When is the Block Placement Policy used?


I know that dfs.block.replicator.classname property can be used to change the BlockPlacementPolicy. I want to know when exactly is this policy used to place data? Like is it used when -copyFromLocal/-put are executed? I think the output of a job will also be placed according to this policy.

And secondly, the property when specified in the conf file will affect the entire hadoop cluster. If I am using a shared cluster, is there a way to change the BlockPlacement policy for only jobs that are executed under my user, or is there a way to change the policy for each job?
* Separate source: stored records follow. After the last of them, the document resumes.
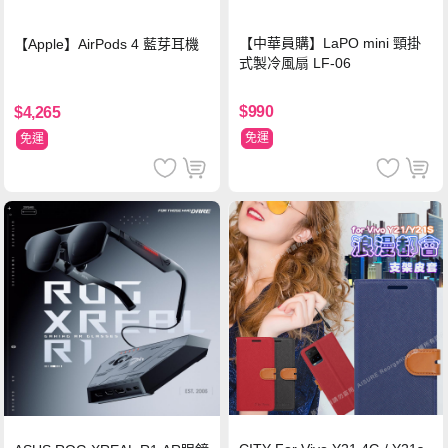
【中華員購】LaPO mini 頸掛
【Apple】AirPods 4 藍芽耳機
式製冷風扇 LF-06
$990
$4,265
免運
免運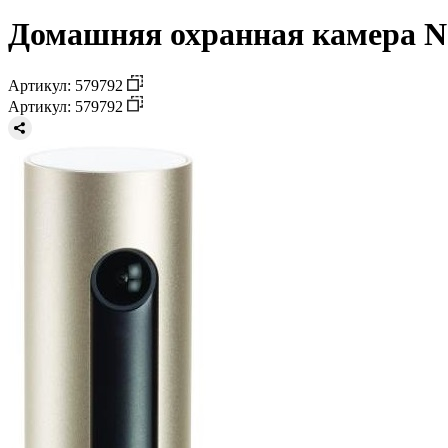
Домашняя охранная камера N
Артикул: 579792
Артикул: 579792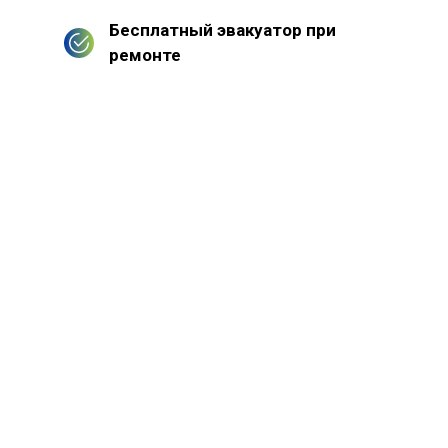
Бесплатный эвакуатор при
ремонте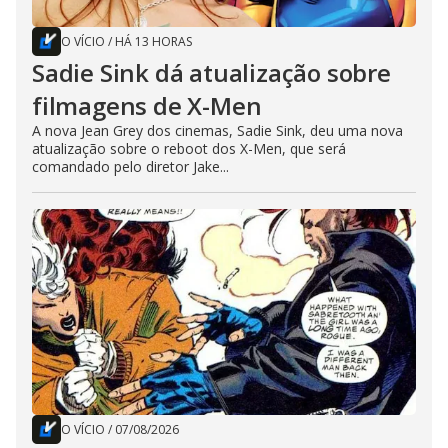
O VÍCIO
/
HÁ 13 HORAS
Sadie Sink dá atualização sobre
filmagens de X-Men
A nova Jean Grey dos cinemas, Sadie Sink, deu uma nova
atualização sobre o reboot dos X-Men, que será
comandado pelo diretor Jake...
O VÍCIO
/
07/08/2026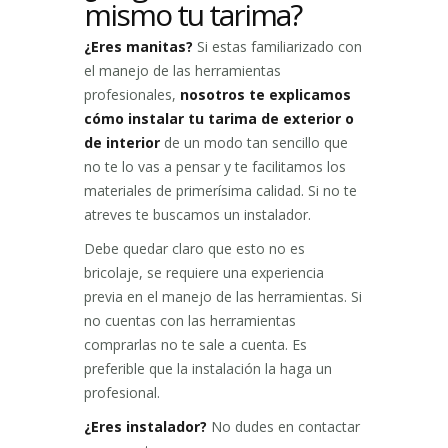
mismo tu tarima?
¿Eres manitas?
Si estas familiarizado con
el manejo de las herramientas
profesionales,
nosotros te explicamos
cómo instalar tu tarima de exterior o
de interior
de un modo tan sencillo que
no te lo vas a pensar y te facilitamos los
materiales de primerísima calidad. Si no te
atreves te buscamos un instalador.
Debe quedar claro que esto no es
bricolaje, se requiere una experiencia
previa en el manejo de las herramientas. Si
no cuentas con las herramientas
comprarlas no te sale a cuenta. Es
preferible que la instalación la haga un
profesional.
¿Eres instalador?
No dudes en contactar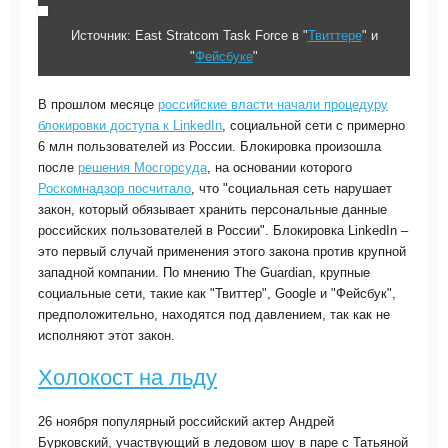
Источник: East Stratcom Task Force в "
Твиттере
" и
"
Фейсбуке
"
В прошлом месяце
российские власти начали процедуру
блокировки доступа к LinkedIn
, социальной сети с примерно
6 млн пользователей из России. Блокировка произошла
после
решения Мосгорсуда
, на основании которого
Роскомнадзор посчитало
,
что
"социальная сеть нарушает
закон, который обязывает хранить персональные данные
российских пользователей в России".
Блокировка LinkedIn –
это первый случай применения этого закона против крупной
западной компании. По мнению The Guardian, крупные
социальные сети, такие как "Твиттер", Google и "Фейсбук",
предположительно, находятся под давлением, так как не
исполняют этот закон.
Холокост на льду
26 ноября популярный российский актер Андрей
Бурковский, участвующий в ледовом шоу в паре с Татьяной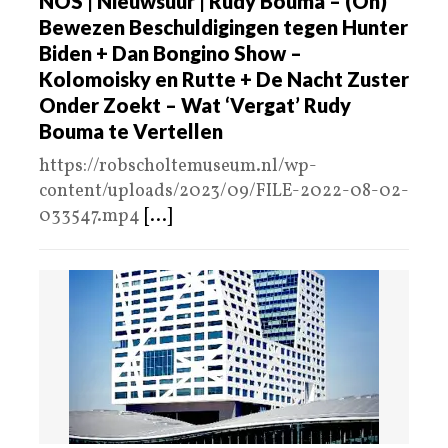
NOS | Nieuwsuur | Rudy Bouma – (On)
Bewezen Beschuldigingen tegen Hunter
Biden + Dan Bongino Show –
Kolomoisky en Rutte + De Nacht Zuster
Onder Zoekt – Wat ‘Vergat’ Rudy
Bouma te Vertellen
https://robscholtemuseum.nl/wp-
content/uploads/2023/09/FILE-2022-08-02-
033547.mp4
[...]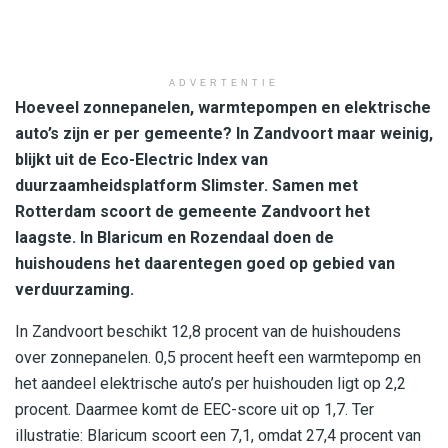
ADVERTENTIE
Hoeveel zonnepanelen, warmtepompen en elektrische
auto’s zijn er per gemeente? In Zandvoort maar weinig,
blijkt uit de Eco-Electric Index van
duurzaamheidsplatform Slimster. Samen met
Rotterdam scoort de gemeente Zandvoort het
laagste. In Blaricum en Rozendaal doen de
huishoudens het daarentegen goed op gebied van
verduurzaming.
In Zandvoort beschikt 12,8 procent van de huishoudens
over zonnepanelen. 0,5 procent heeft een warmtepomp en
het aandeel elektrische auto’s per huishouden ligt op 2,2
procent. Daarmee komt de EEC-score uit op 1,7. Ter
illustratie: Blaricum scoort een 7,1, omdat 27,4 procent van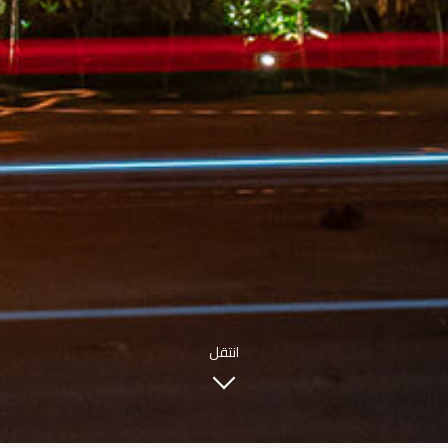
INFO@SOBHYKABER.SA
+966 9200 13266
مطعم صبحي كابر
|
ENGLISH
اللغة العربية
© حقوق النشر 2021 صبحي كابر. مدعوم من
WAK INTERNATIONAL
انتقل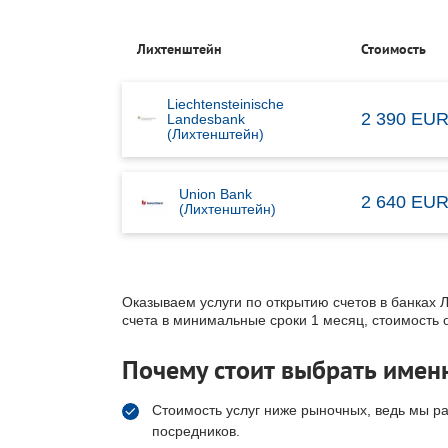
Лихтенштейн
Стоимость
Liechtensteinische
2 390 EU
Landesbank
(Лихтенштейн)
Union Bank
2 640 EU
(Лихтенштейн)
Оказываем услуги по открытию счетов в банках 
счета в минимальные сроки 1 месяц, стоимость 
Почему стоит выбрать имен
Стоимость услуг ниже рыночных, ведь мы р
посредников.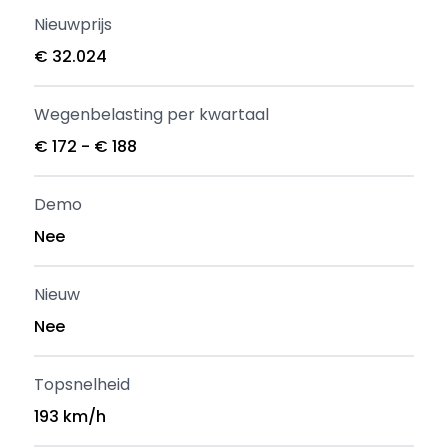
Nieuwprijs
€ 32.024
Wegenbelasting per kwartaal
€ 172 - € 188
Demo
Nee
Nieuw
Nee
Topsnelheid
193 km/h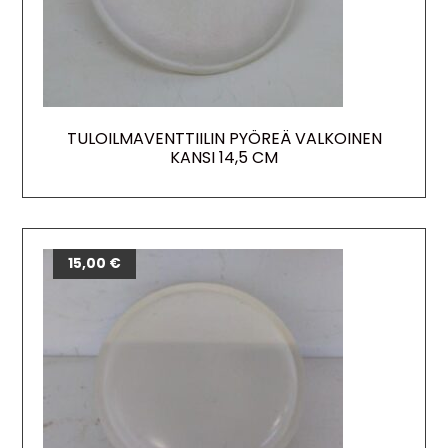
TULOILMAVENTTIILIN PYÖREÄ VALKOINEN
KANSI 14,5 CM
15,00
€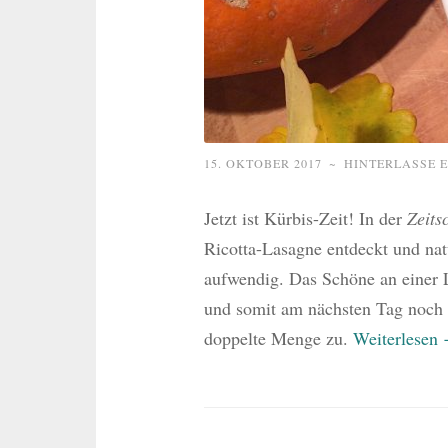
15. OKTOBER 2017
~
HINTERLASSE 
Jetzt ist Kürbis-Zeit! In der
Zeits
Ricotta-Lasagne entdeckt und natü
aufwendig. Das Schöne an einer 
und somit am nächsten Tag noch e
doppelte Menge zu.
Weiterlesen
I am using the hadoop streaming jar on a 4 node cluster.


Solution

  • The block placement policy is used, whenever a new block of data is written to HDFS. It could be when the data is ingested into HDFS or a job writes data into HDFS etc. It is used for optimal placement of blocks, so that there is a uniform distribution blocks in a HDFS cluster.

    For e.g. the algorithm used by default block placement policy class (BlockPlacementPolicyDefault) is:

    The replica placement strategy is that if the writer is on a datanode,
    the 1st replica is placed on the local machine, otherwise a random datanode. 
    The 2nd replica is placed on a datanode that is on a different rack. The 3rd 
    replica is placed on a datanode which is on a different node of the rack as 
    the second replica.
    

    The block placement policy is also used by the following HDFS utilities:

    • Balancer: Balances disk space usage on HDFS. In this case the BlockPlacementPolicy could be used for placing the blocks to other nodes, in order to re-balance the cluster
    • NamenodeFsck: - Utility to check the HDFS for inconsistencies. In this case BlockPlacementPolicy is used for checking the number of mis-replicated blocks.

    You can have your own custom block placement class. To do that you need to extend BlockPlacementPolicy class and set the configuration parameter dfs.block.replicator.classname to your custom class name in hdfs-site.xml.

    By default BlockPlacementPolicyDefault class is used for block placement:

    final Class<? extends BlockPlacementPolicy> replicatorClass = conf.getClass(
        DFSConfigKeys.DFS_BLOCK_REPLICATOR_CLASSNAME_KEY,
        DFSConfigKeys.DFS_BLOCK_REPLICATOR_CLASSNAME_DEFAULT,
        BlockPlacementPolicy.class);
    

    You can't change the block placement policy for each job. The reason for this is, the block placement policy is instantiated once, when the NameNode comes up.

    Following is the sequence of calls, to initialize BlockPlacementPolicy. These steps are executed, when the NameNode is started:

    1. Initialize NameNode, when NameNode is started

      NameNode::initialize(conf);  // Initialize NameNode
      NameNode::loadNamesystem(conf); // Load name system
      
    2. Initialize FsNameSystem. FsNameSystem does all book keeping work on NameNode

      FSNamesystem.loadFromDisk(conf); // Loads FS Image from disk
      
    3. Instantiate BlockManager. This is called while instantiating FsNameSystem

      this.blockManager = new BlockManager(this, conf);
      
    4. InstantiateBlockPlacementPolicy. This is called by BlockManager.

      blockplacement = BlockPlacementPolicy.getInstance(
                       conf, datanodeManager.getFSClusterStats(),
                       datanodeManager.getNetworkTopology(),
                       datanodeManager.getHost2DatanodeMap());
      

    Since this is instantiated once, you can't change this for each job.